Preso un 32enne: il 19 aprile aveva puntato l’arma contro la titolare del locale Civico Cento4. Incastrato dalle telecamere
PESCARA. La sera del 19 aprile aveva minacciato la titolare della birreria “Civico Cento4”, in via Vespucci, con una pistola giocattolo, davanti alla figlia piccola, e rubato circa 70 euro prima di darsi alla fuga. La squadra Mobile, diretta da Gianluca Di Frischia, lo ha identificato nel giro di 24 ore e due giorni fa ha messo il rapinatore agli arresti eseguendo il provvedimento disposto dal gip di Pescara.
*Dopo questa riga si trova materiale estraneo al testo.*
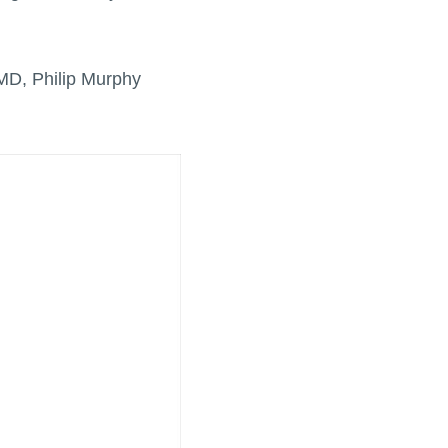
MD, Philip Murphy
L’autore del colpo è un 32enne di origini straniere, già noto alle forze dell’ordine, che da molti anni vive in Italia e a cui il questore Luigi Liguori aveva vietato di venire a Pescara. La rapina era avvenuta poco dopo le 22.45 del 19 aprile. La proprietaria del bistrot pub “Civico Cento4” di via Vespucci stava per chiudere il suo locale e insieme a lei c’era anche la sua bambina di pochi anni. Gli ultimi clienti erano da poco andati via quando il rapinatore è piombato nel locale con la mascherina sul viso e un cappellino con la visiera. Prima le ha chiesto una birra e poi le ha puntato una pistola in mezzo agli occhi. La donna era stata minacciata e costretta a consegnare al rapinatore tutto ciò che aveva in quel momento: 70 euro in contanti. Poco dopo, il padre della titolare (che si era momentaneamente allontanato per prendere alcune cose in macchina) era rientrato nel locale e il rapinatore, vedendolo tornare, gli ha rotto addosso una bottiglia, ferendolo a una mano prima di fuggire. Dopo pochissimi minuti, si erano precipitate sul posto due pattuglie della polizia e i carabinieri. Gli investigatori, grazie agli indizi raccolti e alle registrazioni delle videocamere presenti in zona, già dal giorno successivo alla rapina avevano avuto forti sospetti su un individuo in particolare, dando immediatamente inizio alle ricerche che in 24 ore hanno permesso di rintracciare e fermare il colpevole. Al momento della perquisizione, l’uomo aveva addosso una pistola giocattolo priva del tappo rosso. Gli uomini della Mobile hanno anche ritrovato degli abiti analoghi a quelli indossati dal 32enne quella sera e l’auto, a bordo della quale l’uomo era stato fermato, aveva caratteristiche identiche a quella con cui si era presentato davanti al locale il 19 aprile. A quel punto i poliziotti hanno denunciato in stato di libertà l’indagato per rapina a mano armata, lesioni e per l’inosservanza del divieto di venire a Pescara disposto in precedenza dal questore. Inoltre, l’auto del rapinatore non aveva l’ assicurazione e per questo motivo è stata posta sotto sequestro.
Il materiale sequestrato al 32enne è stato subito messo a disposizione della procura e del pubblico ministero che, sulla base degli indizi raccolti, ha richiesto la misura cautelare della custodia in carcere per il 32enne: nella giornata di mercoledì, la squadra Mobile ha condotto l’indagato in carcere.